Georges Florovsky is the mastermind of a "return to the Church Fathers" in twentieth-century Orthodox theology. His theological vision--the neopatristic synthesis--became the main paradigm of Orthodox theology and the golden standard of Eastern Orthodox identity in the West. Focusing on Florovsky's European period (1920-1948), this study analyzes how Florovsky's evolving interpretation of Russian religious thought, particularly Vladimir Solovyov and Sergius Bulgakov, informed his approach to patristic sources. Paul Gavrilyuk offers a new reading of Florovsky's neopatristic theology, by closely considering its ontological, epistemological, and ecclesiological foundations.
It is common to contrast Florovsky's neopatristic theology with the "modernist" religious philosophies of Pavel Florensky, Sergius Bulgakov, and other representatives of the Russian Religious Renaissance. Gavrilyuk argues that the standard narrative of twentieth-century Orthodox theology, based on this polarization, must be reconsidered. The author demonstrates Florovsky's critical appropriation of the main themes of the Russian Religious Renaissance, including theological antinomies, the meaning of history, and the nature of personhood. The distinctive features of Florovsky's neopatristic theology--Christological focus, "ecclesial experience," personalism, and "Christian Hellenism"--are best understood against the background of the main problematic of the Renaissance. Specifically, it is shown that Bulgakov's sophiology provided a polemical subtext for Florovsky's theology of creation.

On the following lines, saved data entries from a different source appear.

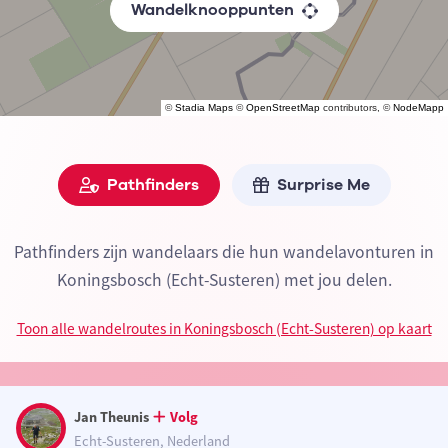
Wandelknooppunten
©
Stadia Maps
©
OpenStreetMap
contributors, ©
NodeMapp
Pathfinders
Surprise Me
Pathfinders zijn wandelaars die hun wandelavonturen in
Koningsbosch (Echt-Susteren) met jou delen.
Toon alle wandelroutes in Koningsbosch (Echt-Susteren) op kaart
Jan Theunis
Volg
Echt-Susteren, Nederland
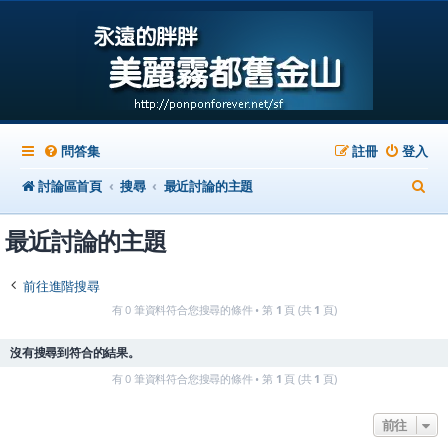
問答集
註冊
登入
搜
討論區首頁
搜尋
最近討論的主題
尋
最近討論的主題
前往進階搜尋
有 0 筆資料符合您搜尋的條件 • 第
1
頁 (共
1
頁)
沒有搜尋到符合的結果。
有 0 筆資料符合您搜尋的條件 • 第
1
頁 (共
1
頁)
前往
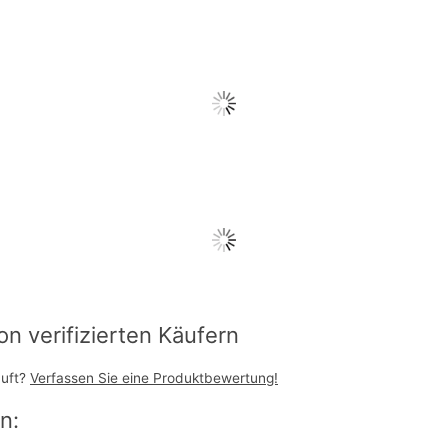
 verifizierten Käufern
auft?
Verfassen Sie eine Produktbewertung!
n:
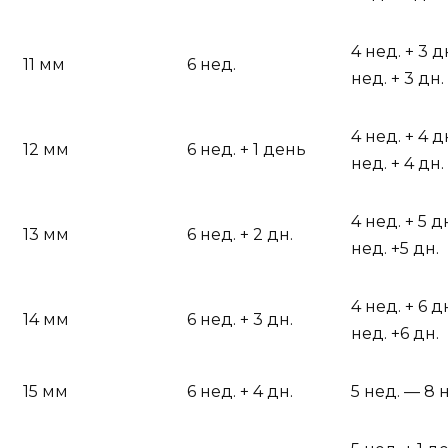
4 нед. + 3 д
11 мм
6 нед.
нед. + 3 дн.
4 нед. + 4 д
12 мм
6 нед. + 1 день
нед. + 4 дн.
4 нед. + 5 д
13 мм
6 нед. + 2 дн.
нед. +5 дн.
4 нед. + 6 д
14 мм
6 нед. + 3 дн.
нед. +6 дн.
15 мм
6 нед. + 4 дн.
5 нед. — 8 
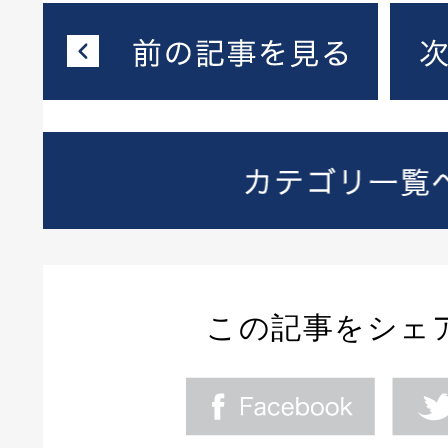
この記事をシェ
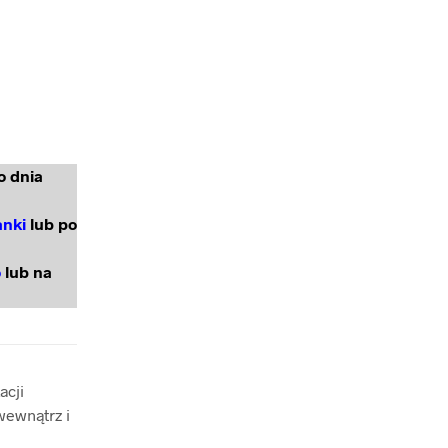
o dnia
anki
lub po
o
lub na
acji
wewnątrz i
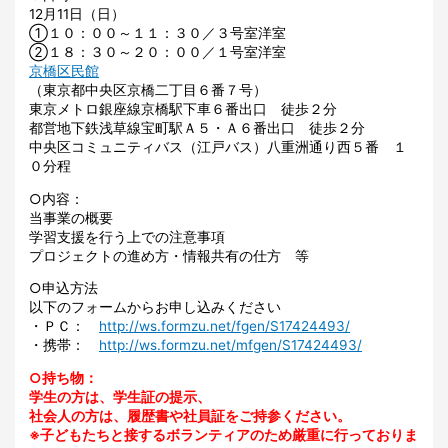
12月11日（日）
①１０：００～１１：３０／３号室洋室
②１８：３０～２０：００／１号室洋室
京橋区民館
（東京都中央区京橋二丁目６番７号）
東京メトロ銀座線京橋駅下車６番出口 徒歩２分
都営地下鉄浅草線宝町駅Ａ５・Ａ６番出口 徒歩２分
中央区コミュニティバス（江戸バス）八重洲通り西５番 １
０分程
○内容：
当事業の概要
学習支援を行う上での注意事項
プロジェクトの進め方・情報共有の仕方 等
○申込方法
以下のフォームからお申し込みください
・ＰＣ：
http://ws.formzu.net/fgen/S17424493/
・携帯：
http://ws.formzu.net/mfgen/S17424493/
○持ち物：
学生の方は、学生証の提示、
社会人の方は、履歴書や社員証をご持参ください。
※子どもたちと接するボランティアのため厳重に行っておりま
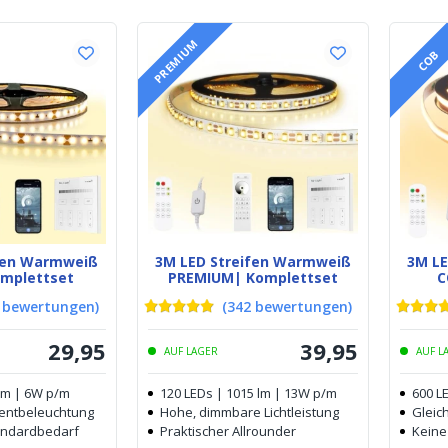
PREMIUM
COB
ifen Warmweiß
3M LED Streifen Warmweiß
3M L
omplettset
PREMIUM| Komplettset
C
bewertungen
)
(
342
bewertungen
)
29
,
95
39
,
95
AUF LAGER
AUF L
 lm | 6W p/m
120 LEDs | 1015 lm | 13W p/m
600 L
zentbeleuchtung
Hohe, dimmbare Lichtleistung
Gleich
tandardbedarf
Praktischer Allrounder
Keine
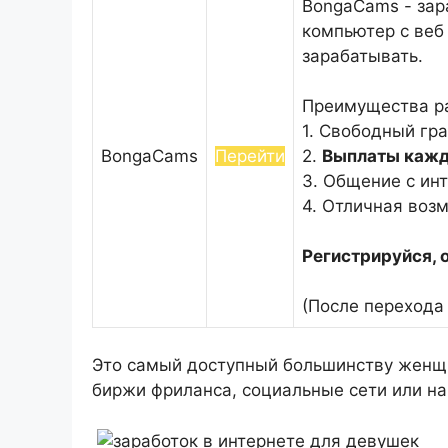
BongaCams - зар
компьютер с веб
зарабатывать.
Преимущества р
1. Свободный гр
BongaCams
Перейти
2.
Выплаты кажд
3. Общение с ин
4. Отличная воз
Регистрируйся, 
(После перехода
Это самый доступный большинству женщи
биржи фриланса, социальные сети или на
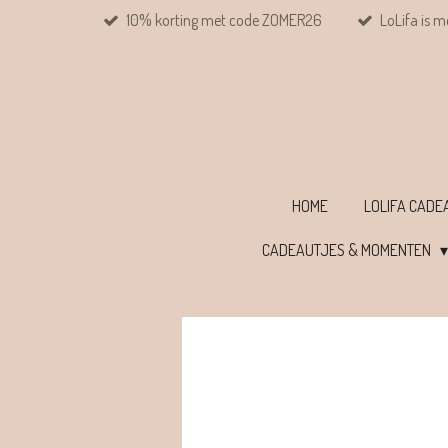
10% korting met code ZOMER26
LoLifa is m
Ga
direct
naar
de
hoofdinhoud
HOME
LOLIFA CAD
CADEAUTJES & MOMENTEN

It is argued that the use of the patristic norm in application to modern Russian theology represents
Florovsky's theological signature.
Drawing on unpublished archival material and correspondence, this study sheds new light on such aspects of Florovsky's career as his family background, his participation in the Eurasian movement, his dissertation on Alexander Herzen, his lectures on Vladimir Solovyov, and his involvement in Bulgakov's Brotherhood of St Sophia.